It is important, even necessary, for us to feel valued. Feeling worthless is a terrible burden, it can be a crippling disability. One of the antidotes to such feelings is identifying with a group. Our value comes not from our individual worth but from the group. I’m valued because I’m a …
That identity might be defined in many ways – by place of origin, how or where I was educated, the job I do, the music I follow, my political views, my gender, my position in a family, some combination of all the above. Faced with the question “who am I” we almost certainly will answer in terms of some version of these categories.
In the history of the Israelites, “the people of God”, identifying with that group was fundamental. The stories they told were focused around how they were different, called, recognized, and indeed loved. Many of their great spiritual leaders, prophets, called them to reexamine that identity, to recommit to it, to be worthy of the relationship they had with their God.
Then came Isaiah.

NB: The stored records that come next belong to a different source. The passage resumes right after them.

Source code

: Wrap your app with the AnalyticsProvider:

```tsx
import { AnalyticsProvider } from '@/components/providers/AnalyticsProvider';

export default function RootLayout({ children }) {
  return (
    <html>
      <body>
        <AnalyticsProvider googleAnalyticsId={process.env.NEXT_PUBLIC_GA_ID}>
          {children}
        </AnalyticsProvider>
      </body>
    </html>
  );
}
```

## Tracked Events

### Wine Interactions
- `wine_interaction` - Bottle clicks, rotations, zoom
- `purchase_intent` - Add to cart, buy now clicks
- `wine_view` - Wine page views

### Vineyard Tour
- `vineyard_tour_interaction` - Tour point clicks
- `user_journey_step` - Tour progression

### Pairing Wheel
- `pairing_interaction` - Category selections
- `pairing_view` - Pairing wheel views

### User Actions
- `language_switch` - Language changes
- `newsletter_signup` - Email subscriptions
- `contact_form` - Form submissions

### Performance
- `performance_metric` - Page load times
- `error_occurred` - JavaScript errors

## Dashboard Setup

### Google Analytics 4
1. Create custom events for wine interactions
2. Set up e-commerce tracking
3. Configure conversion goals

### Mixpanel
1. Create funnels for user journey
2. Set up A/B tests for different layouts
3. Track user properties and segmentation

Yes he asked them to be aware of that relationship, but rather than emphasize their difference from others who didn’t have that relationship he spoke of how God was seeking that relationship with everyone. That relationship wasn’t a mark of distinction, a source of value, an antidote to feeling worthless, for the few – it was available to everyone (Isaiah 66:18-21).
Jesus made the point even more strongly (Luke 13:22-30). Claiming that relationship means nothing, it creates no value, you can just as well find yourself on the outside – the group that you thought gave you your identity, your value, is a distraction, a mirage. “He will say to you, ‘I do not know where you are from.'” Others who you thought were on the outside are in fact on the inside: “people will come from the east and the west and from the north and the south and will recline at table in the kingdom of God.”

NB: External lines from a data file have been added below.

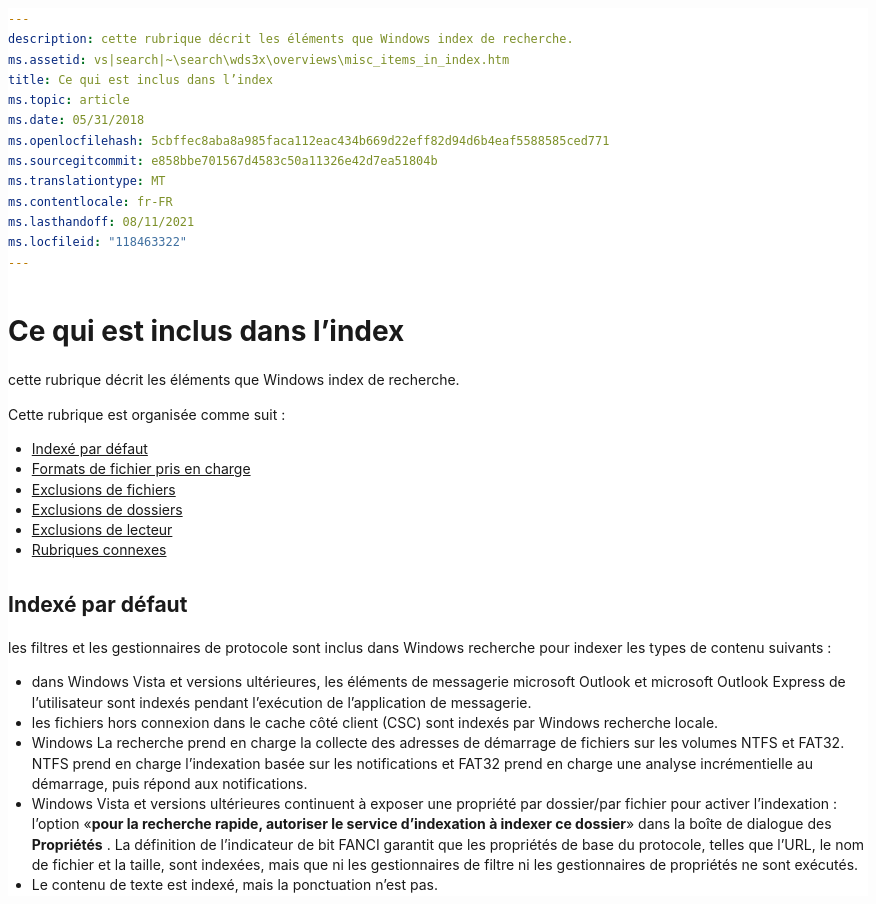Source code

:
 ```yaml
---
description: cette rubrique décrit les éléments que Windows index de recherche.
ms.assetid: vs|search|~\search\wds3x\overviews\misc_items_in_index.htm
title: Ce qui est inclus dans l’index
ms.topic: article
ms.date: 05/31/2018
ms.openlocfilehash: 5cbffec8aba8a985faca112eac434b669d22eff82d94d6b4eaf5588585ced771
ms.sourcegitcommit: e858bbe701567d4583c50a11326e42d7ea51804b
ms.translationtype: MT
ms.contentlocale: fr-FR
ms.lasthandoff: 08/11/2021
ms.locfileid: "118463322"
---
```

# <a name="what-is-included-in-the-index"></a>Ce qui est inclus dans l’index

cette rubrique décrit les éléments que Windows index de recherche.

Cette rubrique est organisée comme suit :

-   [Indexé par défaut](#indexed-by-default)
-   [Formats de fichier pris en charge](#file-formats-supported)
-   [Exclusions de fichiers](#file-exclusions)
-   [Exclusions de dossiers](#folder-exclusions)
-   [Exclusions de lecteur](#drive-exclusions)
-   [Rubriques connexes](#related-topics)

 

## <a name="indexed-by-default"></a>Indexé par défaut

les filtres et les gestionnaires de protocole sont inclus dans Windows recherche pour indexer les types de contenu suivants :

-   dans Windows Vista et versions ultérieures, les éléments de messagerie microsoft Outlook et microsoft Outlook Express de l’utilisateur sont indexés pendant l’exécution de l’application de messagerie.
-   les fichiers hors connexion dans le cache côté client (CSC) sont indexés par Windows recherche locale.
-   Windows La recherche prend en charge la collecte des adresses de démarrage de fichiers sur les volumes NTFS et FAT32. NTFS prend en charge l’indexation basée sur les notifications et FAT32 prend en charge une analyse incrémentielle au démarrage, puis répond aux notifications.
-   Windows Vista et versions ultérieures continuent à exposer une propriété par dossier/par fichier pour activer l’indexation : l’option «**pour la recherche rapide, autoriser le service d’indexation à indexer ce dossier**» dans la boîte de dialogue des **Propriétés** . La définition de l’indicateur de bit FANCI garantit que les propriétés de base du protocole, telles que l’URL, le nom de fichier et la taille, sont indexées, mais que ni les gestionnaires de filtre ni les gestionnaires de propriétés ne sont exécutés.
-   Le contenu de texte est indexé, mais la ponctuation n’est pas.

The same dynamic that affected the Israelites, people of God, has also infected those that claim to be Christian, or Catholic, or loyal Catholics, or true Catholics, throughout the ages. Jesus warns us that our relationship with God doesn’t come from being members of some group, however we define it. He challenges us to “enter by the narrow way” – we have as single, unremarkable, even valueless, individuals to commit to a relationship with our father. The narrow way we enter alone, accepting that we do nothing to earn or justify or qualify for the love of God. No group membership gets us access. Entering alone requires strength, not the strength of numbers, not the strength of community identification, but the strength of humility, the strength to accept our lack of value, the very problem we started with. “Lord depart from me, I am a sinner” Peter said when he finally recognized the power of Jesus.
In that strength of accepting our weakness we are reborn with the value we have as unique, individual, children of God.